WORK ITEM: What appears from the first line of the data below through the line containing "- added a monitor", both included, should be copied exactly, and nothing else.

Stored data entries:

..............................

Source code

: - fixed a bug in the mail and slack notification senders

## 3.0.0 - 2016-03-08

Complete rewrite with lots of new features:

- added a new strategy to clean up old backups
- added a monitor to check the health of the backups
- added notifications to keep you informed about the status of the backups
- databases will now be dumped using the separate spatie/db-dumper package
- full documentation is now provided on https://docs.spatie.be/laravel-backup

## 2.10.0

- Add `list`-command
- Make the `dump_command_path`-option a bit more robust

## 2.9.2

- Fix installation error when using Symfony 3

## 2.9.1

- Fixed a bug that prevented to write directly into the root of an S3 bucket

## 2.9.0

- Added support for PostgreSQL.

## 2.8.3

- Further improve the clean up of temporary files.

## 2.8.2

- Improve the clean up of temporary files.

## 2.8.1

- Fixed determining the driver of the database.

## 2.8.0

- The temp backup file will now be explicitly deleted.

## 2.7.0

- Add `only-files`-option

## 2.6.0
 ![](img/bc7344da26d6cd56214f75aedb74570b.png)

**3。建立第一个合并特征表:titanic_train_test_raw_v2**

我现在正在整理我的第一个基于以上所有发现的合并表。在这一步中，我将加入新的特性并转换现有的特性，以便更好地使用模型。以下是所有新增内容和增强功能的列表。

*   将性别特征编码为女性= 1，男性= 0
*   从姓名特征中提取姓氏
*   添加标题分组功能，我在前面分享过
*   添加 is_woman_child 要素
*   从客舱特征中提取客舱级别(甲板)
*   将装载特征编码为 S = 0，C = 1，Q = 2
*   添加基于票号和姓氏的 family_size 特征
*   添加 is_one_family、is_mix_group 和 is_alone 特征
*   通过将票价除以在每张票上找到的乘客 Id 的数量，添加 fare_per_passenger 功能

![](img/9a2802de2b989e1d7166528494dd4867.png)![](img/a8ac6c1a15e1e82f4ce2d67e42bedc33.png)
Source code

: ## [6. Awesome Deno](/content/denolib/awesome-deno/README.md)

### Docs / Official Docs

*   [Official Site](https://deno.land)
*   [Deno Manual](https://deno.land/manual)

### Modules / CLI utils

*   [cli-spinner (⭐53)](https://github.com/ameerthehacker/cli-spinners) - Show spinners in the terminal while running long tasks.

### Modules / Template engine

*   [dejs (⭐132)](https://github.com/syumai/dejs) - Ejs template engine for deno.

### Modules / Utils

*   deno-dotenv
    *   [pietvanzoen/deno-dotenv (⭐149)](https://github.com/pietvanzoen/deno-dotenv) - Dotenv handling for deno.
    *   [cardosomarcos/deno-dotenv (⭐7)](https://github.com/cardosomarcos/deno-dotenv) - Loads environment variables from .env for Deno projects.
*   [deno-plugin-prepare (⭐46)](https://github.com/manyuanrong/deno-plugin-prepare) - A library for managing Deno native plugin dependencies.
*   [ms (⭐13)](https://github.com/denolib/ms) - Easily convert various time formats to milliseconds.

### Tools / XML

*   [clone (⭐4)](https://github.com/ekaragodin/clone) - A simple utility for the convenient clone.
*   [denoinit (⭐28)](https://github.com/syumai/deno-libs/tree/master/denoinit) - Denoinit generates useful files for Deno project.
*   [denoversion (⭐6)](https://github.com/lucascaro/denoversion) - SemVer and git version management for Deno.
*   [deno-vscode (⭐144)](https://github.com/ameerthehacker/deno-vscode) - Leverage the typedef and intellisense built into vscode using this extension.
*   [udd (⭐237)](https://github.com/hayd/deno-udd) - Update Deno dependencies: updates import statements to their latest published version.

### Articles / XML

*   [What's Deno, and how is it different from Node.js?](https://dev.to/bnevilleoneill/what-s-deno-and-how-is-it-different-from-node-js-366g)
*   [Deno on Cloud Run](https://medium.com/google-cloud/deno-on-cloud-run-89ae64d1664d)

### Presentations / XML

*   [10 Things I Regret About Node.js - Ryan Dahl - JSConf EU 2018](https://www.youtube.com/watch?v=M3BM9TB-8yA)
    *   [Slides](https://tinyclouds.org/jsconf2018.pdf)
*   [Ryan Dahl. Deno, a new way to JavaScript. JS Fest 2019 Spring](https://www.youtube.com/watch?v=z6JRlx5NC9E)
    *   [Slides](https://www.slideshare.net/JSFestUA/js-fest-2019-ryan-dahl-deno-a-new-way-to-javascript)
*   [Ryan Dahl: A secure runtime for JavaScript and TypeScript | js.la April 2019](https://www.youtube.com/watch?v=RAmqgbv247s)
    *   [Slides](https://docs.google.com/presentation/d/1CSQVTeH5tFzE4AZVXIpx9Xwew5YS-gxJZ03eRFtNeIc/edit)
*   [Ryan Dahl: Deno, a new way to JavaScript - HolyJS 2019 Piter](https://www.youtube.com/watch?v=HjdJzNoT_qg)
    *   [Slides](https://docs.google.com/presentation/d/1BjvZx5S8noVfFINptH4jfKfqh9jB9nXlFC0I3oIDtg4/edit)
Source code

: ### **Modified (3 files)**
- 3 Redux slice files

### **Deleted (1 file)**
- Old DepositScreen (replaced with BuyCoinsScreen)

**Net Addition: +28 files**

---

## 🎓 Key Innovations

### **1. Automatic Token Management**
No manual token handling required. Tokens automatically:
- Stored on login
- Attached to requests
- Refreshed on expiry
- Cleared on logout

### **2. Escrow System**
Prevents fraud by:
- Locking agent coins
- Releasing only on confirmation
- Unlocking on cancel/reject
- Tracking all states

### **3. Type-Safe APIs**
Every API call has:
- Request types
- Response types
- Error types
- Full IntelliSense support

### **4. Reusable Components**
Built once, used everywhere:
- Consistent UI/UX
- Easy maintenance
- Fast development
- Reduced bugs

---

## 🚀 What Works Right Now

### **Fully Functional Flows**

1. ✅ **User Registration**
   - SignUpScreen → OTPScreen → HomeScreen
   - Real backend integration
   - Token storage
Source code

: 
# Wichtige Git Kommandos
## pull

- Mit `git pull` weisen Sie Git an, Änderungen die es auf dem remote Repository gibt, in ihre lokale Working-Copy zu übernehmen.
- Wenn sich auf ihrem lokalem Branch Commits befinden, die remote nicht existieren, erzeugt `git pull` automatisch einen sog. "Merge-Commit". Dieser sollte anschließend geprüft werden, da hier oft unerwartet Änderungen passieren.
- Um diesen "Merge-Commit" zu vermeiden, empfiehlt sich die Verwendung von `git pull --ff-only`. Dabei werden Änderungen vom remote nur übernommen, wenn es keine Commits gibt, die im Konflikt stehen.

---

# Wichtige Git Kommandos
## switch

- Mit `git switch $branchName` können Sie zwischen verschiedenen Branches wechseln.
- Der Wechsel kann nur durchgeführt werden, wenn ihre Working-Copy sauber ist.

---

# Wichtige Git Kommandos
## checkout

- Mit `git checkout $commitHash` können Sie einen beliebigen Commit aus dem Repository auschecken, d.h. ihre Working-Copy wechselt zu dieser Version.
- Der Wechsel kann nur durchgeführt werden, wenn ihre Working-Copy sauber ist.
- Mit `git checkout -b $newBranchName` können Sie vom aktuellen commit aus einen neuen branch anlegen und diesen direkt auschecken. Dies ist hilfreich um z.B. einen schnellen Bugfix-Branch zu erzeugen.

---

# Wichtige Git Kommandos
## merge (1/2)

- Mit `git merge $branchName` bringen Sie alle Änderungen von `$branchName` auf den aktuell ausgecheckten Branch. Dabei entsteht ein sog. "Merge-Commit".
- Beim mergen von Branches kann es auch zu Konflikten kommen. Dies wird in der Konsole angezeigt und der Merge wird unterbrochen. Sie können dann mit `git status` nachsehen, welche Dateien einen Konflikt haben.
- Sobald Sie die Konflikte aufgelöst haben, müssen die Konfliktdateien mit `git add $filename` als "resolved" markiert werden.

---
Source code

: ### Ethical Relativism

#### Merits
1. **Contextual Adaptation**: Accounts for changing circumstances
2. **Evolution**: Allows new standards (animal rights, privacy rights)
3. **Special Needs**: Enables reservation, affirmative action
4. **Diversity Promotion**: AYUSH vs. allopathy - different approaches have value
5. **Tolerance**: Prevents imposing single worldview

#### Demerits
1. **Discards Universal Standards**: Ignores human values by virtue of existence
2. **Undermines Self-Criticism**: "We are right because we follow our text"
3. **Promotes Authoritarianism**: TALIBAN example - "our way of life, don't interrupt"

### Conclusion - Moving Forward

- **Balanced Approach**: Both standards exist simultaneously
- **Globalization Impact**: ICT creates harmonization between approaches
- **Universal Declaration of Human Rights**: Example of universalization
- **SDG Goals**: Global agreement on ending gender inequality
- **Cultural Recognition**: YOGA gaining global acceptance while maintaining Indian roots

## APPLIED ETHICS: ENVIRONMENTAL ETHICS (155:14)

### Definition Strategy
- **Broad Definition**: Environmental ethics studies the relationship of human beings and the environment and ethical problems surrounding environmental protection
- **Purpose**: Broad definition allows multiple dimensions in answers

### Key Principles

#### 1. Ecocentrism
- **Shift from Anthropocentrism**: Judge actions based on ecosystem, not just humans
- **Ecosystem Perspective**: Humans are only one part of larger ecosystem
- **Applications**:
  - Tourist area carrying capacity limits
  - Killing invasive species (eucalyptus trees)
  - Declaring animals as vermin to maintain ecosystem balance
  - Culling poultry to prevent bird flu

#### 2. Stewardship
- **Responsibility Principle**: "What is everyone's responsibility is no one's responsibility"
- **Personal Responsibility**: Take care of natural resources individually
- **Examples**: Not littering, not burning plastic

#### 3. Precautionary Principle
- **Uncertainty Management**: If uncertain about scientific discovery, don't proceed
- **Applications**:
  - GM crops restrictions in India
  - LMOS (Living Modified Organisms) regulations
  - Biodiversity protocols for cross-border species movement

..............................

RESPONSE TO THIS EXERCISE:
Source code

: - fixed a bug in the mail and slack notification senders

## 3.0.0 - 2016-03-08

Complete rewrite with lots of new features:

- added a new strategy to clean up old backups
- added a monitor to check the health of the backups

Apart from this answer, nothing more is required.